抜粋本文のうち「今年も細々と読んだ本の感想な」から「を追ったドキュメントである。」までの範囲を、一字も変えずに打ち直すこと。

→ **抜粋本文**:
»»

人はいかにして罪と向き合うのか?

今年も細々と読んだ本の感想などを書き連ねてきましたが、今年最後は『ライファーズ 罪に向きあう』という本について書きたいと思います。個人的にはこの一年で最も感銘を受けたのがこの本でした。




タイトルにある「ライファーズ」というのは耳慣れない言葉だと思いますが、日本語では終身刑もしくは無期刑受刑者に相当する。殺人など凶悪な犯罪を犯して服役している人々である。本書はアメリカの刑務所で服役しているライファーズが、自分のこれまでの人生、犯した罪に徹底的に向き合い、人間性を回復し「生まれ変わる」姿を追ったドキュメントである。


著者は映像作家の坂上香さん。坂上さんは、「アミティ」という団体の活動を通じて「罪と向き合う人」を描く。「アミティ」は、アメリカの民間団体で、「名目上は薬物依存者を対象にしている」が、実際は「ありとあらゆる嗜癖問題を抱えた人々がいる」という。活動も多岐に渡っており、共同生活を基本とした社会復帰施設をはじめ、仮釈放者向けの施設や通所のプログラムなどがあるという。


アミティが行っているプログラムのベースとなるのはtherapeutic community (TC) という概念である。日本では治療共同体や回復共同体と訳される。

ある考え方や手法を使って、同じ類の問題や症状を抱える人たちの回復を援助する場のことだ。多くの場合、同じ問題や症状を共有する人々が語り合うことを通して互いに援助しあう、自助グループのスタイルをとる。


アミティが非常にユニークなのは、まずスタッフの多くが自身も元受刑者で「壮絶な過去」を背負っていることだ。餅は餅屋と言うと不謹慎に響くかもしれないが本書を読んでまさにこの言葉が当てはまる気がした。アミティではスタッフのことを「デモンストレーター」と呼ぶそうだが、彼らはまさに体現する者なのだ。同じような境遇から見事に立ち直った人たちだけが持つ説得力がアミティの活動を支えているようだ。

««

→ **記録抜粋**:
»»

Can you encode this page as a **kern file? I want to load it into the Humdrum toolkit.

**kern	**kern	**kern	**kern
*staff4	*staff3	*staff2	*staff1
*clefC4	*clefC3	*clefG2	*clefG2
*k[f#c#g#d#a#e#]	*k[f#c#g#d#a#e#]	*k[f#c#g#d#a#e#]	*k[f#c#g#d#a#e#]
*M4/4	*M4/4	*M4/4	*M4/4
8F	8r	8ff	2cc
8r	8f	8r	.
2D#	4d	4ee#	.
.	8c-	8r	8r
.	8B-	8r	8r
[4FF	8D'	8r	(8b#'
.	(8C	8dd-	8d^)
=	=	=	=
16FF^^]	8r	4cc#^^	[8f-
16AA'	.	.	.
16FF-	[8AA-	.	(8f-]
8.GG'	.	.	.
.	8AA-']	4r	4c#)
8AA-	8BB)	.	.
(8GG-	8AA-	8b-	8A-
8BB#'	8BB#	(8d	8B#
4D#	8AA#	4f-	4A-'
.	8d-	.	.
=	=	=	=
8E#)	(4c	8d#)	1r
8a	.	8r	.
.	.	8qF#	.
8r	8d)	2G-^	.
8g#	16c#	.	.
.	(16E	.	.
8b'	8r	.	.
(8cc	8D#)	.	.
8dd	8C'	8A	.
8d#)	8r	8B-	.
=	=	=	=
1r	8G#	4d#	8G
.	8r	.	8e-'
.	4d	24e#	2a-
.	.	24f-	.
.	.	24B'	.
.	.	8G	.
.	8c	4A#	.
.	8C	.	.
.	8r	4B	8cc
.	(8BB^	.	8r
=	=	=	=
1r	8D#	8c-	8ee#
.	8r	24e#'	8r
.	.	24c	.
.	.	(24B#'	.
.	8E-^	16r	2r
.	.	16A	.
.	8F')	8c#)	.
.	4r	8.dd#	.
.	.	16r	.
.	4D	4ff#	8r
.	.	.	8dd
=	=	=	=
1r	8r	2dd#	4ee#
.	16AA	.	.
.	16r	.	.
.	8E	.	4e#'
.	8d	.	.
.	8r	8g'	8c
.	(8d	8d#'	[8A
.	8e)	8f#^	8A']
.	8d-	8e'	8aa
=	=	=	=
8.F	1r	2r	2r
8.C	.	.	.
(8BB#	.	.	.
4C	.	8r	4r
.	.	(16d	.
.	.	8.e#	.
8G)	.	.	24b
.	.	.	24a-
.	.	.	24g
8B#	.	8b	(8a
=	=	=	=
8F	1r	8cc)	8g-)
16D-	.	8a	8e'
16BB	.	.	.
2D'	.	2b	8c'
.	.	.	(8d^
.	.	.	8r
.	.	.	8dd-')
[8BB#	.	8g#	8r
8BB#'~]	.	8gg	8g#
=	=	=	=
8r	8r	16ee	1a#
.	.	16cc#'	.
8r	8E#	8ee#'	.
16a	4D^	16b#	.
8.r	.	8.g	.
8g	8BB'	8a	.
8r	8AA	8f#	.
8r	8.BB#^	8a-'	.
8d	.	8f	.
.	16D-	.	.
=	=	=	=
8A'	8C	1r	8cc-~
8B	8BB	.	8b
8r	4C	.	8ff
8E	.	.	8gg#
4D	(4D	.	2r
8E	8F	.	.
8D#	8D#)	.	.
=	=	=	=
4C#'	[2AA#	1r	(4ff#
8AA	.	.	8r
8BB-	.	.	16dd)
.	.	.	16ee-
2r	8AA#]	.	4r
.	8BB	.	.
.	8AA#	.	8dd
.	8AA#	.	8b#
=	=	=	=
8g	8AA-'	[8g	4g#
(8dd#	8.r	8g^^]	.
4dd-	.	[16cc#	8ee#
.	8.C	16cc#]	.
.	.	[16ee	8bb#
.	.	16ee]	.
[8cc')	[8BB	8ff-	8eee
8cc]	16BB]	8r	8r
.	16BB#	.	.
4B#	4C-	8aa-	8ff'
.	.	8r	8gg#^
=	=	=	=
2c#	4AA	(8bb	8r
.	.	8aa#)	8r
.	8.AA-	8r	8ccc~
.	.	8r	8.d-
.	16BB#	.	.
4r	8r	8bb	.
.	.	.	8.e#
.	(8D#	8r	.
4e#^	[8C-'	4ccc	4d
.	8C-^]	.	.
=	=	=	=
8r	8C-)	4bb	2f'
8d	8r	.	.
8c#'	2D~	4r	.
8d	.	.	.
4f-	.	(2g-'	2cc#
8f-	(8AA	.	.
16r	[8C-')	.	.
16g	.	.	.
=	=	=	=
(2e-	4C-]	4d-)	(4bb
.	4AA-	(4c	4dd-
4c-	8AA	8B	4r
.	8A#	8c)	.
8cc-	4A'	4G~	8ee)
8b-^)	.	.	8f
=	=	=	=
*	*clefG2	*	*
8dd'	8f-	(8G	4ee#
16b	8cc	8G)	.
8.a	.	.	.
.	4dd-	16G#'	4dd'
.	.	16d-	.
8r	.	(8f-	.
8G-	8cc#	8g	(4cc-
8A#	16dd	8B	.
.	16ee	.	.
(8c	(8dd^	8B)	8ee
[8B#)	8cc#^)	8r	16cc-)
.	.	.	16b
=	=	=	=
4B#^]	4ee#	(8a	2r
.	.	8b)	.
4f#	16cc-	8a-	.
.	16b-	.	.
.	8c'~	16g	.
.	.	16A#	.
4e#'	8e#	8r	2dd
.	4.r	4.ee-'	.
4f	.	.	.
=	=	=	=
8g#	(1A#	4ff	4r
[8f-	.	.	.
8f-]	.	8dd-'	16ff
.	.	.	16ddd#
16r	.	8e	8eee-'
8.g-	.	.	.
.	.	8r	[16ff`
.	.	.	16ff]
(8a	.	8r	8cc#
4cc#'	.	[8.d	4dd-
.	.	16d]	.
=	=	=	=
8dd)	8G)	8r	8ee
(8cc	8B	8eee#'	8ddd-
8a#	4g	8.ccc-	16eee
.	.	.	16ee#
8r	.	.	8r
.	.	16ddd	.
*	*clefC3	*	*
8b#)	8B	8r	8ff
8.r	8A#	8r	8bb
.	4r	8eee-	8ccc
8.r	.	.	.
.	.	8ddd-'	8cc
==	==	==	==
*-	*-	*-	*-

««

→ **完成済み課題**:
今年も細々と読んだ本の感想などを書き連ねてきましたが、今年最後は『ライファーズ 罪に向きあう』という本について書きたいと思います。個人的にはこの一年で最も感銘を受けたのがこの本でした。




タイトルにある「ライファーズ」というのは耳慣れない言葉だと思いますが、日本語では終身刑もしくは無期刑受刑者に相当する。殺人など凶悪な犯罪を犯して服役している人々である。本書はアメリカの刑務所で服役しているライファーズが、自分のこれまでの人生、犯した罪に徹底的に向き合い、人間性を回復し「生まれ変わる」姿を追ったドキュメントである。